One more point: Jeff observes that "it is right to bring to the fore the question of how UG makes contact with data to drive learning," and that APL are right to raise this question. I would agree that the question is worth raising and worth investigating. What I would deny is that APL contributes to advancing this question in any way whatsoever. There is a tendency in academia to think that all work should be treated with respect and politesse. I disagree. All researchers should be so treated, not their work. Junk exists (APL is my existence proof were one needed) and identifying junk as junk is an important part of the critical/evaluative process. Trying to find the grain of trivial truth in a morass of bad argument and incoherent thinking retards progress. Perhaps the only positive end that APL might serve is to be a useful compendium of junk work that neophytes can go to to practice their critical skills. I plan to use it with my students for just this purpose in the future.
At any rate, here is a remark by Alex C that generated this informative reply (i.e. citations for relevant work) by Jeff Lidz.
Alex Clark:
So consider this quote: (not from the paper under discussion)
"It is standardly held that having a highly restricted hypothesis space makes
it possible for such a learning mechanism to successfully acquire a grammar that is compatible with the learner’s experience and that without such restrictions, learning would be impossible (Chomsky 1975, Pinker 1984, Jackendoff 2002). In many respects, however, it has remained a promissory note to show how having a well-defined initial hypothesis space makes grammar induction possible in a way that not having an initial hypothesis space does not (see Wexler 1990 and Hyams 1994 for highly relevant discussion).
The failure to cash in this promissory note has led, in my view, to broad
skepticism outside of generative linguistics of the benefit of a constrained initial hypothesis space."
This seems a reasonable point to me, and more or less the same one that is made in this paper: namely that the proposed UG don't actually solve the learnability problem.
Jeff Lidz:
Alex C (Oct 25, 3am ([i.e. above] NH])) gives a quote from a different paper to say that APL have identified a real problem and that UG doesn't solve learnability problems.
The odd thing, however, is that this quote comes from a paper that attempts to cash in on that promissory note, showing in specific cases what the benefit of UG would be. Here are some relevant examples.
Sneed's 2007 dissertation examines the acquisition of bare plurals in English. Bare plural subjects in English are ambiguous between a generic and an existential interpretation. However, in speech to children they are uniformly generic. Nonetheless, Sneed shows that by age 4, English learners can access both interpretations. She argues that if something like Diesing's analysis of how these interpretation arise is both true and innate, then the learner's task is simply to identify which DPs are Heim-style indefinites and the rest will follow. She then provides a distributional analysis of speech to children does just that. The critical thing is that the link between the distributional evidence that a DP is indefinite and the availability of existential interpretations in subject position can be established only if there is an innate link between these two facts. The data themselves simply do not provide that link. Hence, this work successfully combines a UG theory with distributional analysis to show how learners acquire properties of their language that are not evident in their environment.

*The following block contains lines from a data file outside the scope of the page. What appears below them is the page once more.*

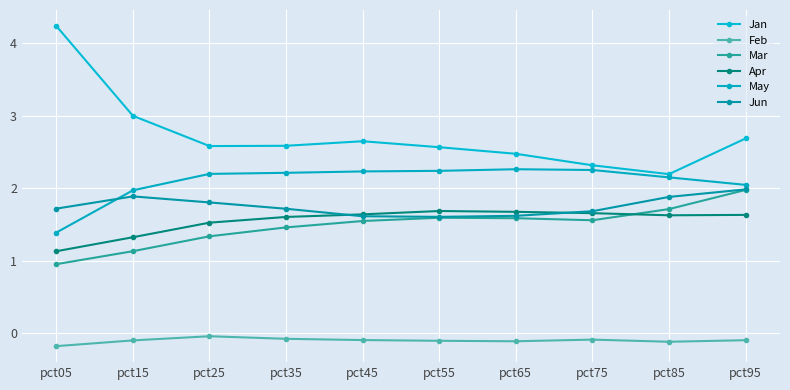

In Feb, how many points are lower than both neighbors (excluding endpoints)?

2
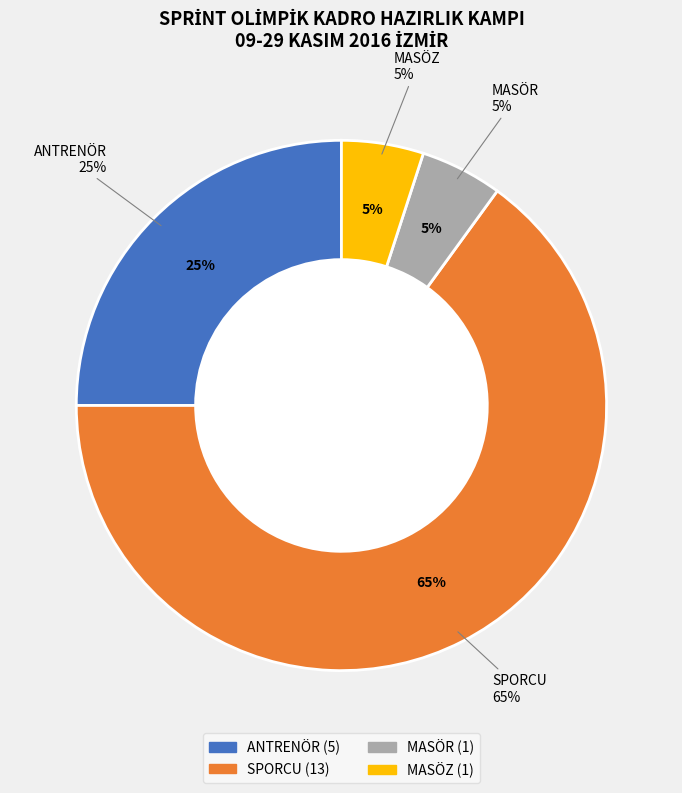

Does MASÖZ account for over 50% of the chart?

No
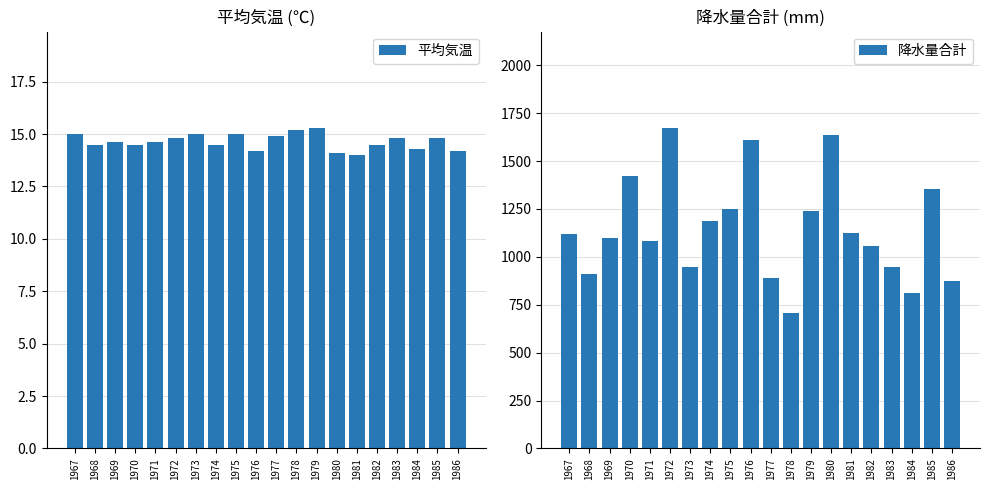

Rank the series at 1976 from lowest to highest value.

平均気温, 降水量合計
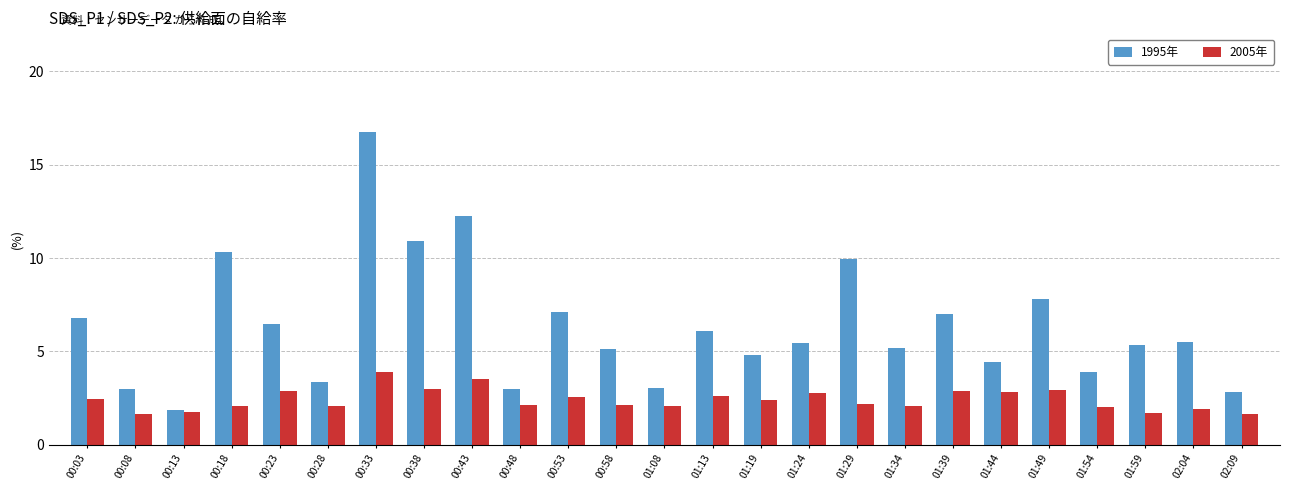

What is the difference between the maximum and second lowest values in the 1995年 series?

13.9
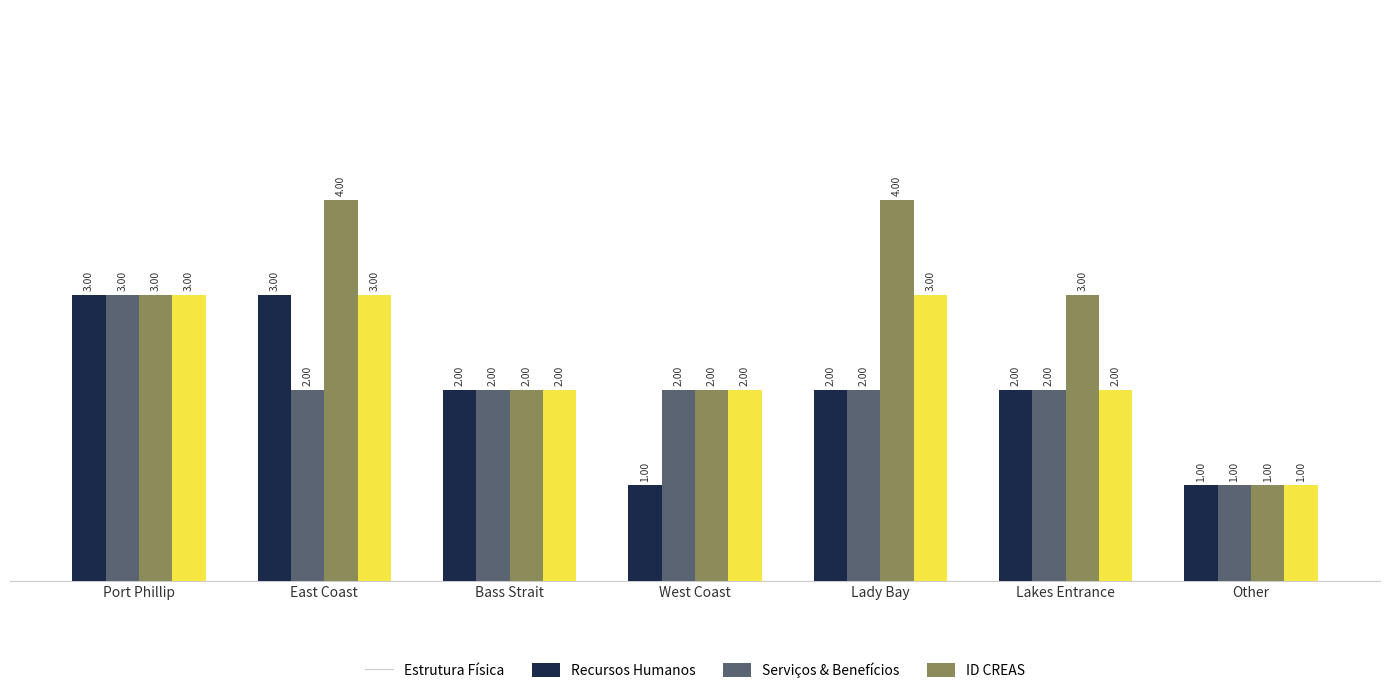

At which label does ID CREAS first exceed 2?

Port Phillip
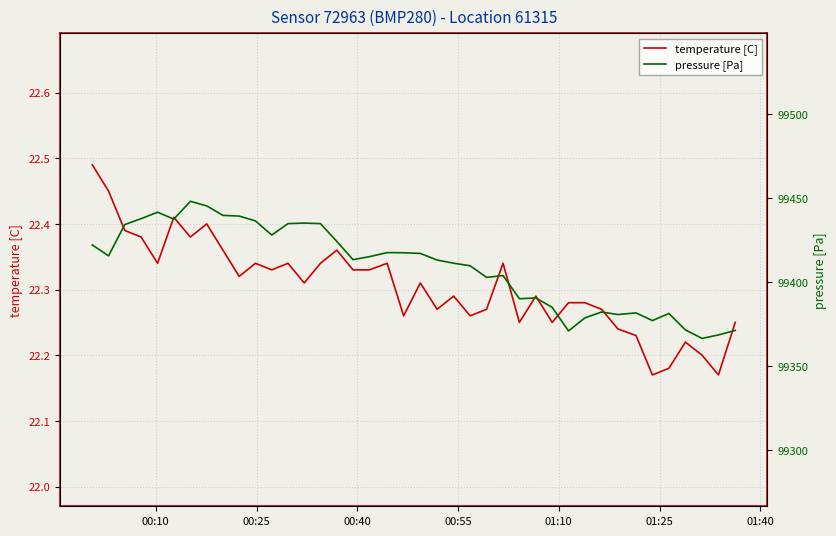

How many series are shown in this chart?

2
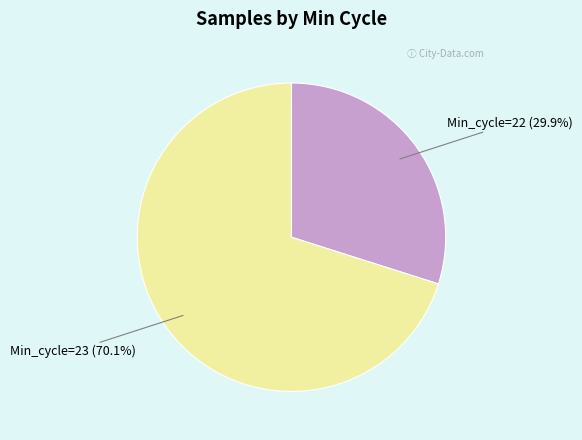

Is there a majority slice in this chart?

Yes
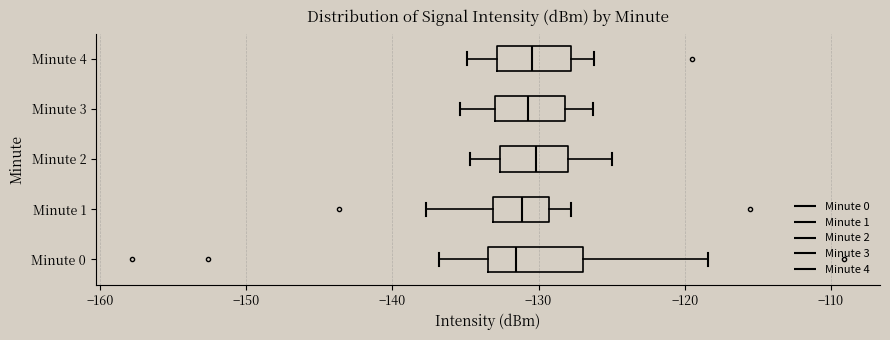

Reading bottom to top, transcribe this box plot: for each box, give where its median line is, the range the box spans, and where its two whiskers end, as read against the x-axis. The values are not printed on the chart, so give them approximately, as read against the axis.

Minute 0: median -132, box -133 to -127, whiskers -137 to -118
Minute 1: median -131, box -133 to -129, whiskers -138 to -128
Minute 2: median -130, box -133 to -128, whiskers -135 to -125
Minute 3: median -131, box -133 to -128, whiskers -135 to -126
Minute 4: median -130, box -133 to -128, whiskers -135 to -126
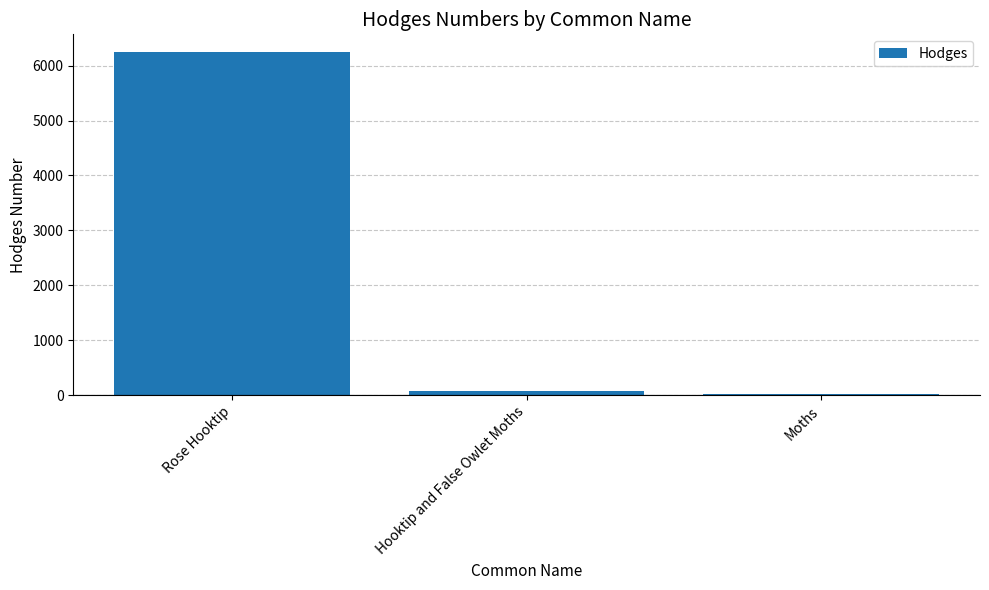

What is the value of the 2nd bar from the left?

85.2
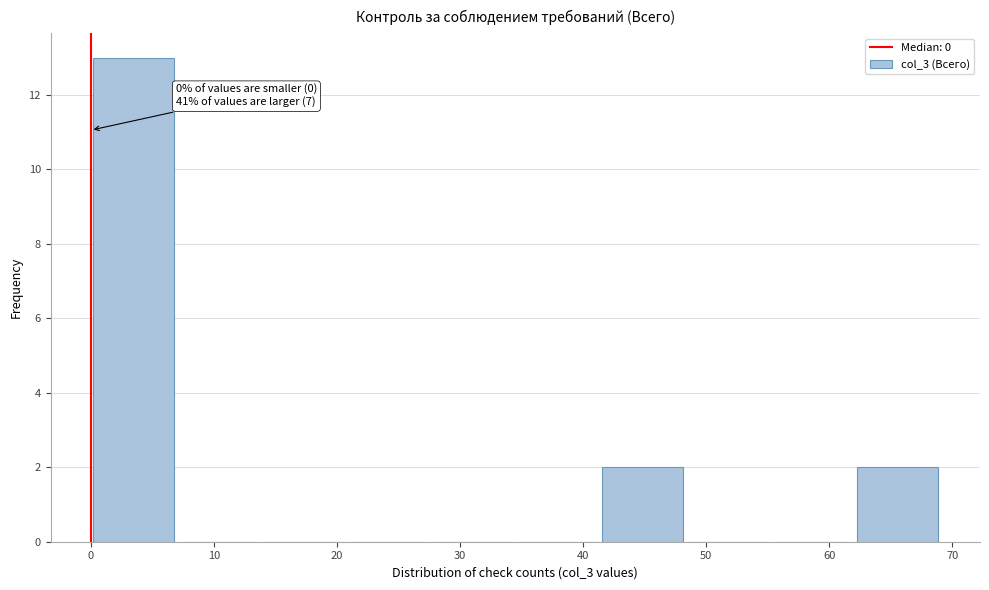

Which range on the x-axis has the tallest bar?

0.0 to 6.9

Viau and Lidz (2011, which appeared in Language and oddly enough is cited by APL for something else) argues that UG provides two types of ditransitive construction, but that the surface evidence for which is which is highly variable cross-linguistically. Consequently, there is no simple surface trigger which can tell the learner which strings go with which structures. Moreover, they show that 4-year-olds have knowledge of complex binding facts which follow from this analysis, despite the relevant sentences never occurring in their input. However, they also show what kind of distributional analysis would allow learners to assign strings to the appropriate category, from which the binding facts would follow. Here again, there is a UG account of children's knowledge paired with an analysis of how UG makes the input informative.
Takahashi's 2008 UMd dissertation shows that 18month old infants can use surface distributional cues to phrase structure to acquire basic constituent structure in an artificial language. She shows also that having learned this constituent structure, the infants also know that constituents can move but nonconstituents cannot move, even if there was no movement in the familiarization language. Hence, if one consequence of UG is that only constituents can move, these facts are explained. Distributional analysis by itself can't do this.
Misha Becker has a series of papers on the acquisition of raising/control, showing that a distributional analysis over the kinds of subjects that can occur with verbs taking infinitival complements could successfully partition the verbs into two classes. However, the full range of facts that distinguish raising/control do not follow from the existence of two classes. For this, you need UG to provide a distinction.
In all of these cases, UG makes the input informative by allowing the learner to know what evidence to look for in trying to identify abstract structure. In all of the cases mentioned here, the distributional evidence is informative only insofar as it is paired with a theory of what that evidence is informative about. Without that, the evidence could not license the complex knowledge that children have.
It is true that APL is a piece of shoddy scholarship and shoddly linguistics. But, it is right to bring to the fore the question of how UG makes contact with data to drive learning. And you don't have to hate UG to think that this is valuable question to ask.